● **Exercise**
An exact reproduction is needed of every line from the beginning of the data down to and including the line that contains "pinky pip: (3, 222)", minus the pictures.

Data in this exercise section start

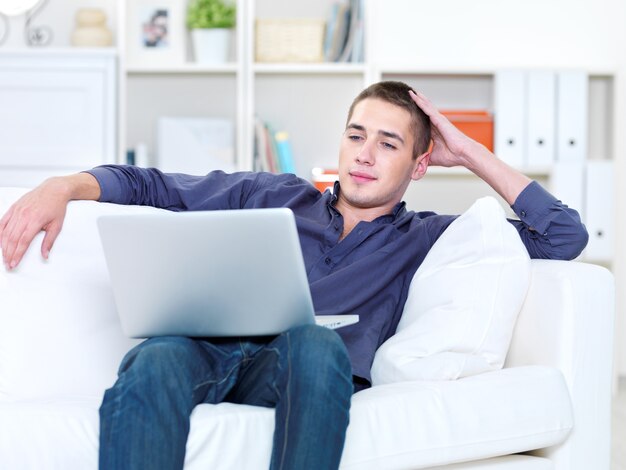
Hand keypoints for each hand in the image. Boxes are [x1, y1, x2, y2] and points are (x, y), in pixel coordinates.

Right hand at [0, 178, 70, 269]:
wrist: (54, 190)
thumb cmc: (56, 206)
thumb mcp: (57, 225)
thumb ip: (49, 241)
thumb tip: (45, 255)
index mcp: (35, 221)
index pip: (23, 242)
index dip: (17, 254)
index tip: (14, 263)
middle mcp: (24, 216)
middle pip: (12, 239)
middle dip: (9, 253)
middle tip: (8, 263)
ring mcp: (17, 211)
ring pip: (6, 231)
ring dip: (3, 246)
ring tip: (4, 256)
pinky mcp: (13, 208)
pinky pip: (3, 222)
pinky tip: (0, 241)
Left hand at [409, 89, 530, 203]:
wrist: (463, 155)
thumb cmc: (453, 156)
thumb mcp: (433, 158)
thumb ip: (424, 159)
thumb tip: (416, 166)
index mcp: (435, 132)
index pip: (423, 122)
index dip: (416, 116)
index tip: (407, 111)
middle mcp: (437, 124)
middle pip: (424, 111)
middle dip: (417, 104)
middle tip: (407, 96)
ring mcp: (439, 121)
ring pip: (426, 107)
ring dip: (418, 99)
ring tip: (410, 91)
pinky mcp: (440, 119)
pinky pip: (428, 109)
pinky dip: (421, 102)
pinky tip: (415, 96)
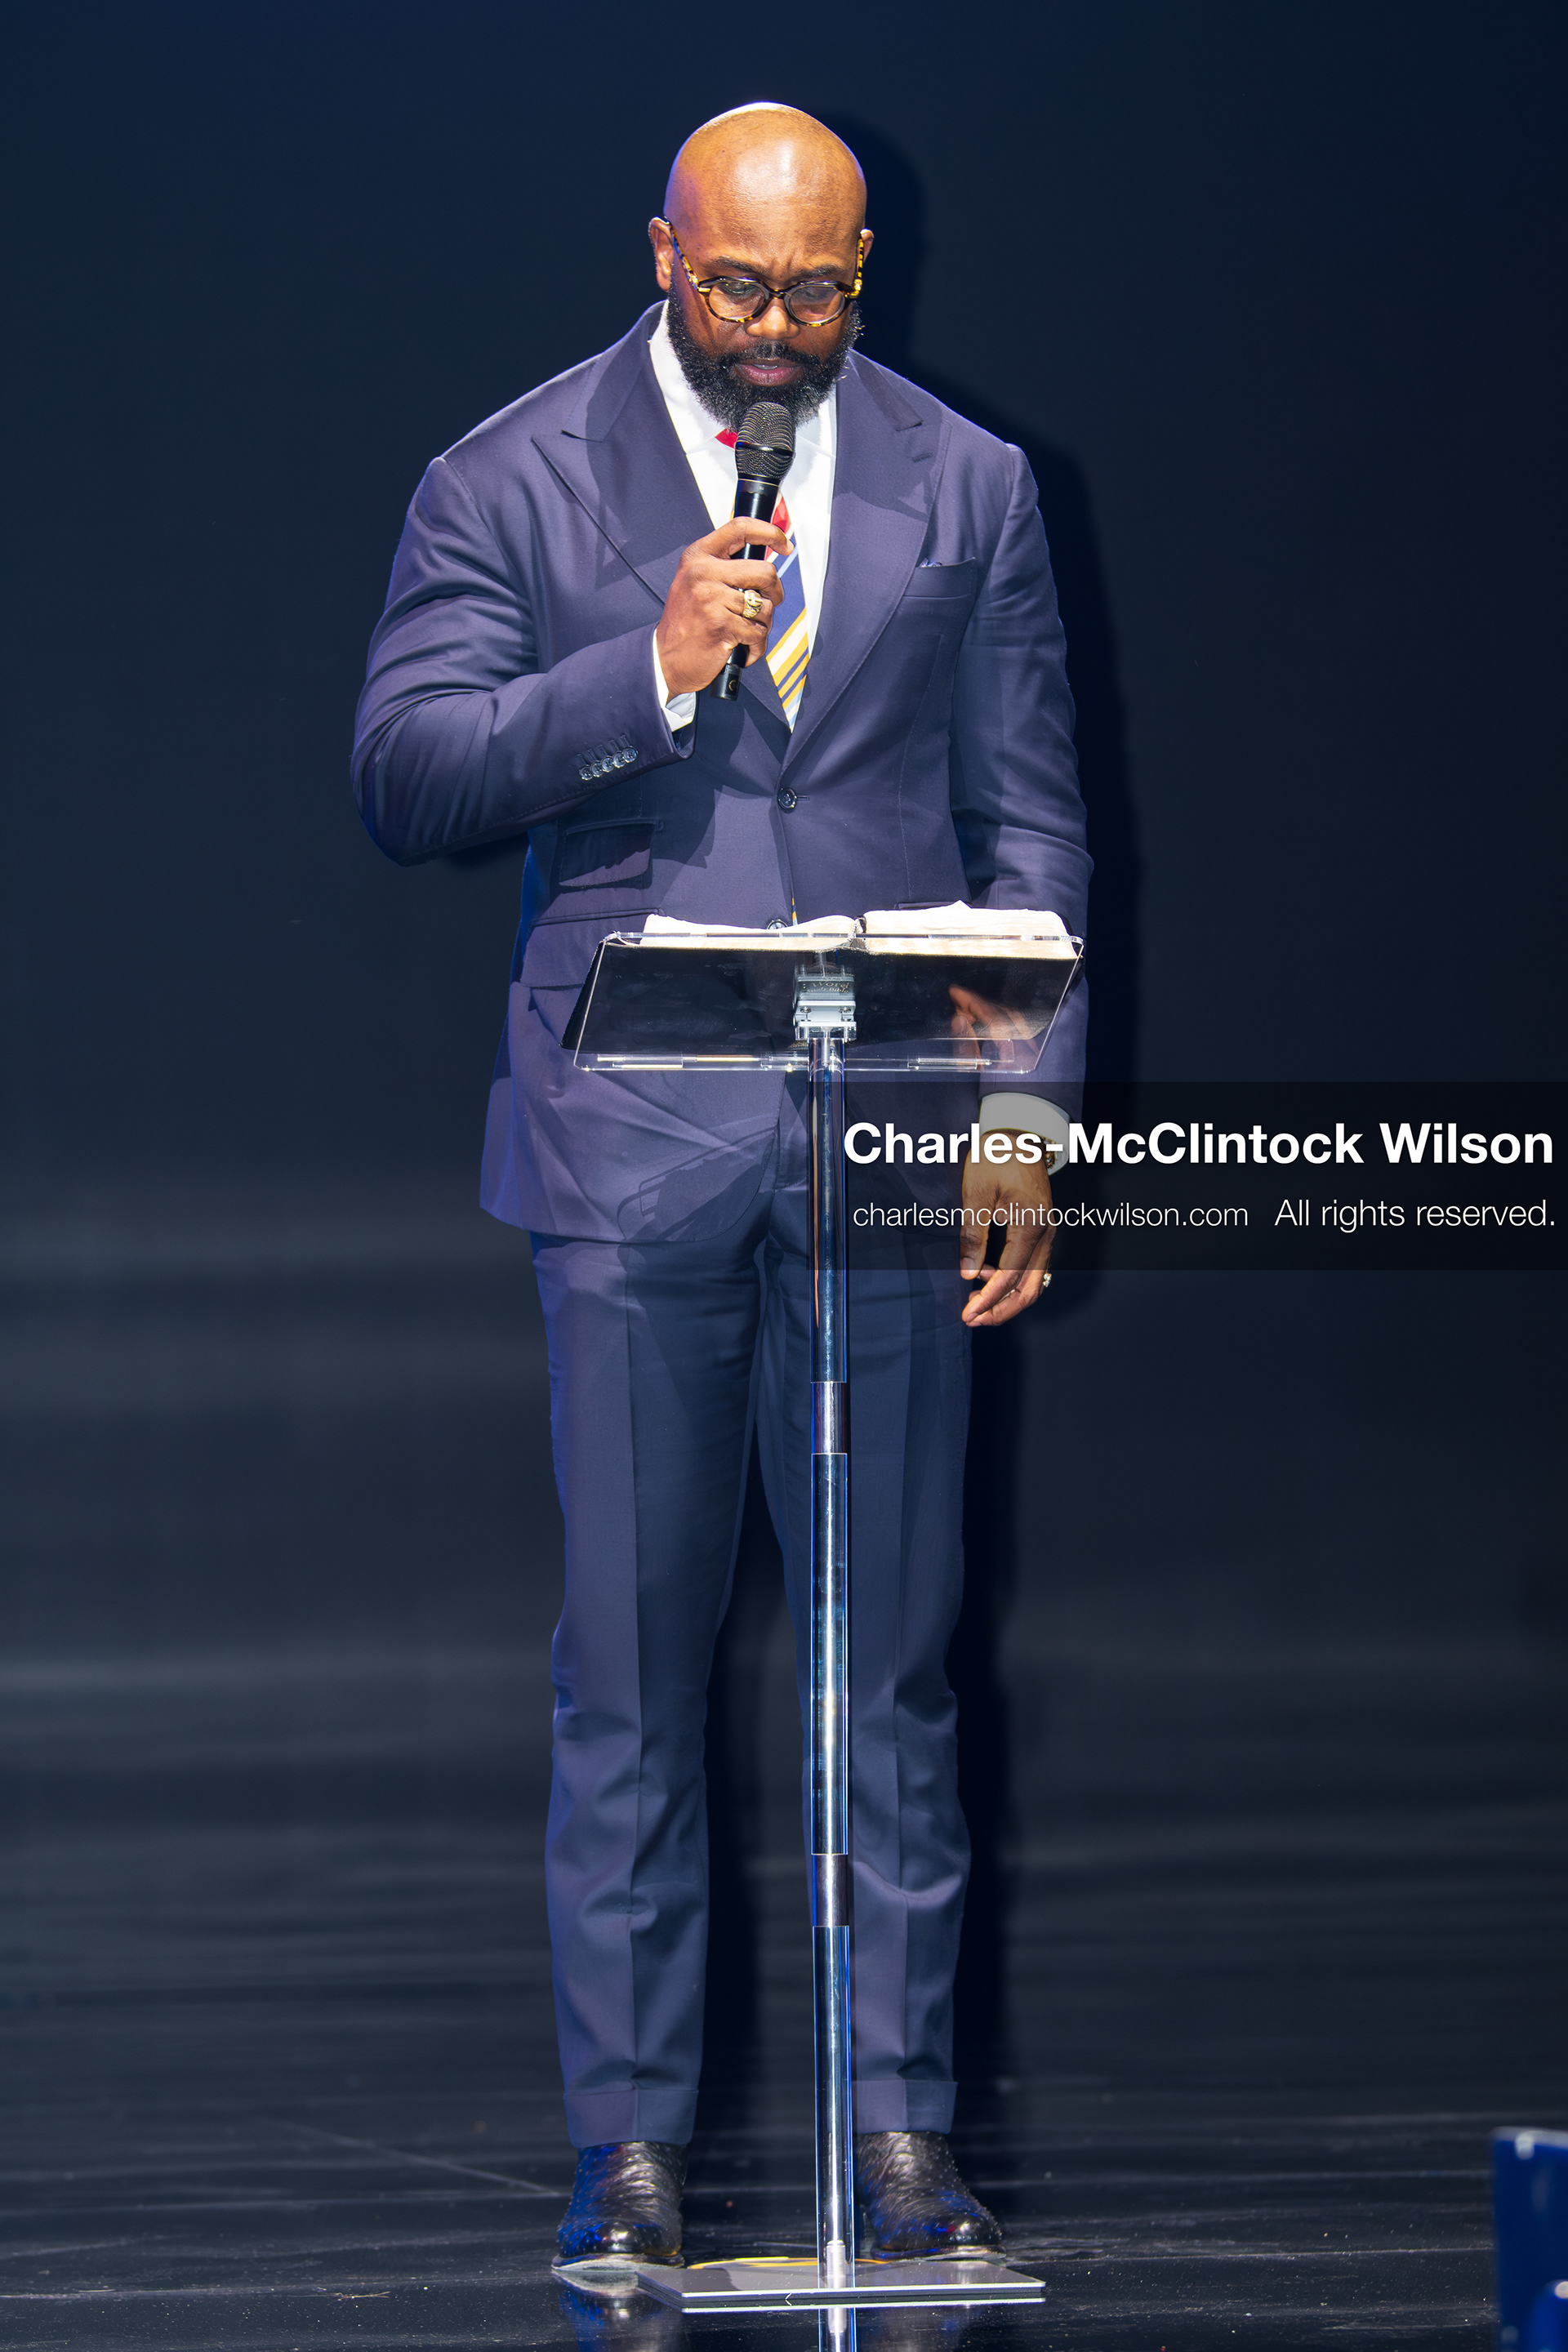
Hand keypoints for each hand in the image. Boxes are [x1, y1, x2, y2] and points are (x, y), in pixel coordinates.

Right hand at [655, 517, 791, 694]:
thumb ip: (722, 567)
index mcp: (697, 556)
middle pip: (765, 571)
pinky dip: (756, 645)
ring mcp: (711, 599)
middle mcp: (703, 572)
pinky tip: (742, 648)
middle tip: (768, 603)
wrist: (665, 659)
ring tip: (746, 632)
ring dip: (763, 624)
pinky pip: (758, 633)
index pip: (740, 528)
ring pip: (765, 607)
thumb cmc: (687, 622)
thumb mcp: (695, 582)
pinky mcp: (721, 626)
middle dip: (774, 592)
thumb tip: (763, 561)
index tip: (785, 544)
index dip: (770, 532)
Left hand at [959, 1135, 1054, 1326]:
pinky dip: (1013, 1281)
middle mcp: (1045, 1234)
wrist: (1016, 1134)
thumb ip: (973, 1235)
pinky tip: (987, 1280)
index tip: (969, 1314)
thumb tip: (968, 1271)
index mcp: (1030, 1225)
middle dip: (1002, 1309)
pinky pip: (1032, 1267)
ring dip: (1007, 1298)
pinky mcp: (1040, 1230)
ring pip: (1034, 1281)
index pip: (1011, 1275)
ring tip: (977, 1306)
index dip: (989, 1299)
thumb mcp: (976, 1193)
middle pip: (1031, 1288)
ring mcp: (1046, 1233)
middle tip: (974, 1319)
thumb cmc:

Data in this exercise section end

● **Solution for this exercise**
Hand keypoints for each hand in the image. Boxes are [x1, y1, x2, y2] and points are (x, y), in pixel coordinates.

Right hand at [0, 178, 70, 269]:
wrist: (54, 190)
thumb cmc: (56, 206)
thumb mcp: (57, 225)
thumb ip: (49, 241)
thumb tip: (45, 255)
index mcp: (35, 221)
index pip: (23, 242)
index dip: (17, 254)
index tip: (14, 263)
middle mcp: (24, 216)
middle pip: (12, 239)
middle dip: (9, 253)
middle tip: (8, 263)
ring mcp: (17, 211)
ring pip: (6, 231)
ring dip: (3, 246)
ring tip: (4, 256)
pinky mcp: (13, 208)
pinky pip: (3, 222)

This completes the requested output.